Sleeping Dogs isn't the most original game out there. It's open-world, released at the height of Assassin's Creed's popularity and the year before GTA 5. You play as Wei Shen, a Chinese-American cop who must go undercover in the Triads. The only catch is that many of Shen's friends and even family are Triad members, and he must - dun dun dun - choose which side of the law his loyalty lies on.
Like I said, not the most original. The Departed (itself based upon a Hong Kong cop saga in Internal Affairs) is the best modern example of the undercover cop story, but it's a narrative that goes back beyond 1949's White Heat, bypassing Reservoir Dogs, Prince Of The City and even White Chicks, which as we all know is White Heat's long-awaited sequel. It might not have anything particularly unique at its core then, but it nails one aspect of its story to the floorboards, in a way that many games since have tried and mostly failed to replicate: duality.

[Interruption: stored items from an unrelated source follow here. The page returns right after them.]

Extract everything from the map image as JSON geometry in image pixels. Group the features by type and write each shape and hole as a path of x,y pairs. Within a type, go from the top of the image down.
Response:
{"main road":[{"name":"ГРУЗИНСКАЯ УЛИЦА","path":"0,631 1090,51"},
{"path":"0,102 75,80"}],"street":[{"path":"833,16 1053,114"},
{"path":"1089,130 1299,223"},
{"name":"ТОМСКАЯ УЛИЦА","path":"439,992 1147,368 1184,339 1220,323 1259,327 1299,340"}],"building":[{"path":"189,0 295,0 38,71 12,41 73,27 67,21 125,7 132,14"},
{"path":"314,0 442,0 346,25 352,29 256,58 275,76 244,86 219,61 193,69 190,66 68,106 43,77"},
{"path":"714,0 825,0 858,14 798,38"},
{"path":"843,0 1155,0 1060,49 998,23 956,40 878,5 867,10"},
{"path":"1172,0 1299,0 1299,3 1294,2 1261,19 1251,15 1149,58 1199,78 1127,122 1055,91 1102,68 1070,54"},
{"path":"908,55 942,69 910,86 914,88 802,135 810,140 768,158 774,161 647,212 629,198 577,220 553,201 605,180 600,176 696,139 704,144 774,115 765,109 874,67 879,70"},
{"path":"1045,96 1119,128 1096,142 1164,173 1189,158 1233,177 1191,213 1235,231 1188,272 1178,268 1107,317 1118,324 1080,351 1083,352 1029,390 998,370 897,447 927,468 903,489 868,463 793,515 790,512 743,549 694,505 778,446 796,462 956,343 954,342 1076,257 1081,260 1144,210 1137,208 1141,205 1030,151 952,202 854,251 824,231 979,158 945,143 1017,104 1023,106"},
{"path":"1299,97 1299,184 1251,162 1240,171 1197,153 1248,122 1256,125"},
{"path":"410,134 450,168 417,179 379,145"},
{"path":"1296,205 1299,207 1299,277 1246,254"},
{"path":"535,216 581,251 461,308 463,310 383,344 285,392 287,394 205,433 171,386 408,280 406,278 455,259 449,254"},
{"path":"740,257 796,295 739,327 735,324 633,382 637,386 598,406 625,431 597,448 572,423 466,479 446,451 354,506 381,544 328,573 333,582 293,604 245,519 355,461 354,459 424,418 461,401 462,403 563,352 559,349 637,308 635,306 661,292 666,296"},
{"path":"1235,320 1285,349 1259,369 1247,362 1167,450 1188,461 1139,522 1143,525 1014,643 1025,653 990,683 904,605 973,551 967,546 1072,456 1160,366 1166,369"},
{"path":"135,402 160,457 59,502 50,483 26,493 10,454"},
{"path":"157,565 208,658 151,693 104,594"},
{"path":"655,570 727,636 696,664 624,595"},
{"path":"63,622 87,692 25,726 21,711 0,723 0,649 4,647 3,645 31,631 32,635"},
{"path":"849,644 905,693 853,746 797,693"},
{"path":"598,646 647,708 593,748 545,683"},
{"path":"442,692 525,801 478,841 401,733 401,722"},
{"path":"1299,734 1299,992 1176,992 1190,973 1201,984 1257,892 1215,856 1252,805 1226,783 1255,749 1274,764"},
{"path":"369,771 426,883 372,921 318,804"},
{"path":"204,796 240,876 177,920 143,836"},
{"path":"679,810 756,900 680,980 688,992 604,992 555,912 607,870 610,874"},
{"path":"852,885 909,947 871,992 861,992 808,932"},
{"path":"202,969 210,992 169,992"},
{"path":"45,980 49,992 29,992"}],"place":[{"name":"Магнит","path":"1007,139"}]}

Morality and choice in games is very in vogue right now. Perhaps it's because, burdened by student loans, long hours for minimal pay and a skyrocketing divide between the haves and the have-nots, our real lives often seem devoid of choices. Maybe it's because social media makes us all so angry that there are so many bastard-coated-bastards out there and we're so desensitized to shooter violence that being bad just feels so cathartically good. Maybe it's just fun. Maybe it's Maybelline.